J’ai tout de suite senti le lien entre les deux. Ces messages d’amour, ils ont tous pour effet de créer un sentiment bien particulier. Ils permettent de se dire « Je ne suis pas le seul à ressentir ça, d’autres que moi le ressentent aussi ». C’est tellement intime que c’en est universel. Et je crois que ces secrets, c’était un peu pareil. C’est réaliser : « Ouf, je ne suis pas le ou la seul.e à ressentir cette douleur, à ressentir cette souffrance. ».
924k abonnés, c’est juste énorme. Comment tu expliques un tel engouement pour ta page ?

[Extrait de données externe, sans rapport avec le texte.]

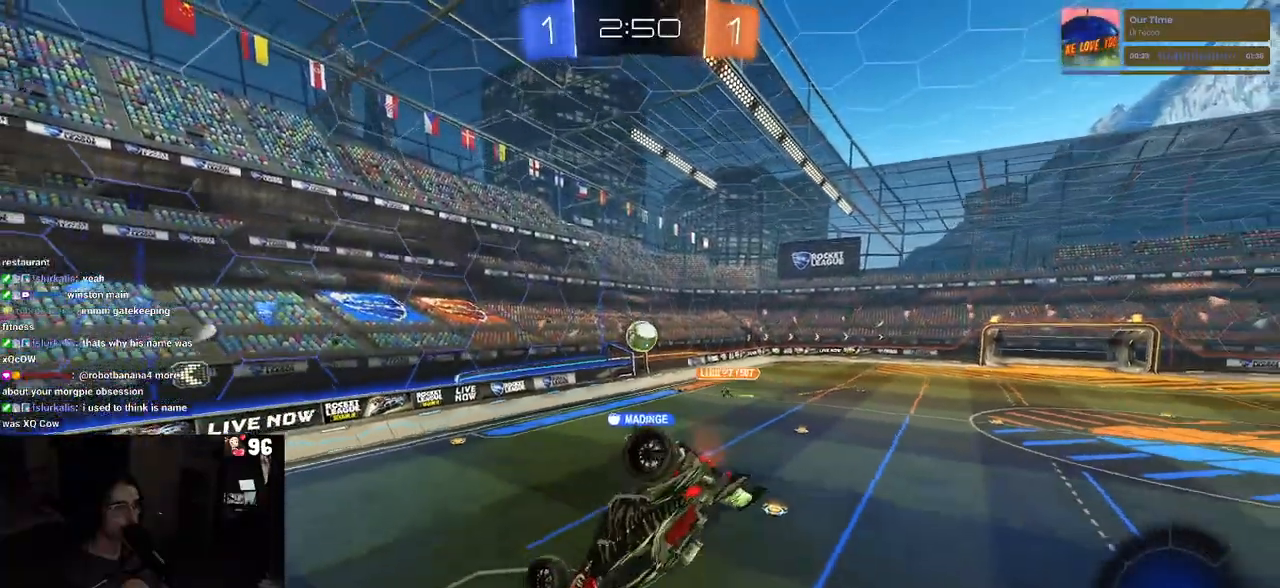
{"buttons": ["SQUARE", "R2"], "left_stick": "left", "right_stick": "center", "events": []}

Je suis la première surprise ! Car si on regarde la genèse d’ “Amours Solitaires”, ce n’était que mes messages d’amour, et je n’aurais jamais imaginé une seule seconde que des gens que je ne connaissais pas voudraient me confier les trésors de leur intimité. Puis je pense qu’une confiance s’est nouée au fil du temps, l’anonymat aide beaucoup aussi. « Amours Solitaires » s’est toujours basé sur des clefs très simples qui sont l’empathie, la communication, la bienveillance, le respect. Je pense que cela a vraiment fidélisé certaines personnes très connectées avec ces valeurs humaines et dont l’époque actuelle manque peut-être parfois.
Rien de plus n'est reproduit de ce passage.